Mascots can be made of many different materials; it really depends on the costume and the manufacturer. Different materials are used for different looks, different levels of wear and tear, different weather environments, etc. Most of our mascots are made from a combination of fabric and foam. While different detail components of the mascot like eyes, tongues, etc. are usually made from a special type of plastic or rubber.
The foam we use for our mascots ranges from very rigid (usually used for feet and heads) to very flexible (used for things like the bodysuit). All of our foams are breathable and lightweight while not trapping moisture—discouraging the growth of bacteria and mould.

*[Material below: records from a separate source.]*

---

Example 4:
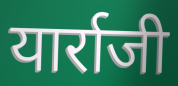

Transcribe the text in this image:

यार्राजी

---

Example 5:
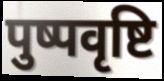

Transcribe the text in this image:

पुष्पवृष्टि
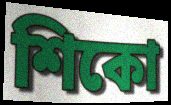
শিকো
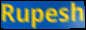
Rupesh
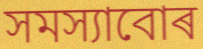
সমস্যাবোৰ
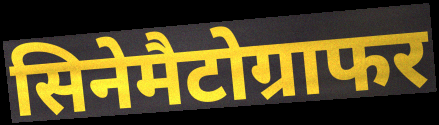
सिनेमैटोग्राफर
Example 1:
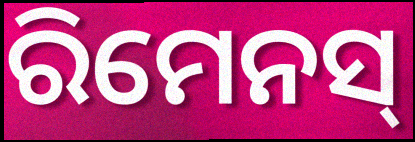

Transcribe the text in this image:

ରିମେନସ୍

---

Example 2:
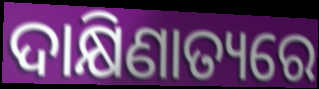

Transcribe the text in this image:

ଦାକ୍ଷିଣାତ୍ୟରେ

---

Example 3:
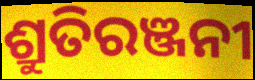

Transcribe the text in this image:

ଶ୍ରୁତିରଞ୍ଜନୀ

The most common varieties of foams that we used are EVA, Etha, Esther and Reticulated. EVA foam is generally used for the heads and feet of our mascots. This foam is very dense and durable and doesn’t absorb moisture, which means it can easily be wiped clean after use. Etha foam is dense but more porous, and is used for creating intricate details on mascots—usually on their heads. Esther foam is used in areas that require a softness, like cheeks. We make them squishable! Reticulated foam is used when we have to “build out” our mascots, like a big belly or chest. We sandwich this lightweight foam between layers of sports mesh to ensure the costume is still breathable for the wearer. This foam does not absorb moisture to allow for comfort, but it can be put in the washing machine and dries very quickly since water passes right through it!

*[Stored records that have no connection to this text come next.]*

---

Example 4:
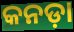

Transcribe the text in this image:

କନଡ଼ା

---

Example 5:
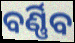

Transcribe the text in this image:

ବର୍ଣ୍ଣିବ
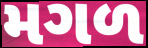
મગળ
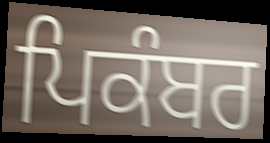
ਪਿਕੰਬਰ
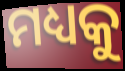
ମଧ୍ୟକୁ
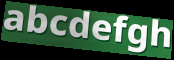
abcdefgh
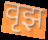
वृझ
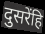
दुसरेंहि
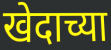
खेदाच्या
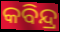
କବିନ୍ଦ୍ର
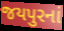
જયપુરનાં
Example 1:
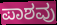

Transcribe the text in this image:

ಪಾಶವು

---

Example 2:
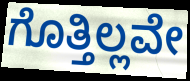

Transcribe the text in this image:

ಗೊತ್ತಿಲ್ಲವೇ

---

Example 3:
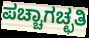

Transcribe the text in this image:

ಪಚ್ಚಾಗಚ್ಛತಿ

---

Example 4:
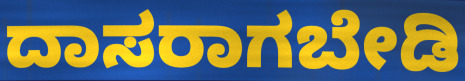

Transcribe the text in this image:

ದಾಸರಾಗಬೇಡಿ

When it comes to fabrics, we also try to use lightweight breathable materials, keeping in mind the comfort of the person wearing the costume. The different types of fabrics we use range from faux fur/fleece, antron (muppet) fleece, Bur-fab (Veltrex), poly/cotton twills and heavy-duty spandex. We’ll use any type of fabric that will give us the look you want—but we’ll never sacrifice on the quality.
Are there materials that shouldn’t be used on mascots?
At Hogtown, we never use upholstery foam, fibreglass or any compressed paper product when making our mascots. These materials are either too heavy, too flimsy, too toxic, or they are not moisture resistant, therefore making them excellent breeding grounds for bacteria. These materials are also not built to withstand the wear and tear of mascots.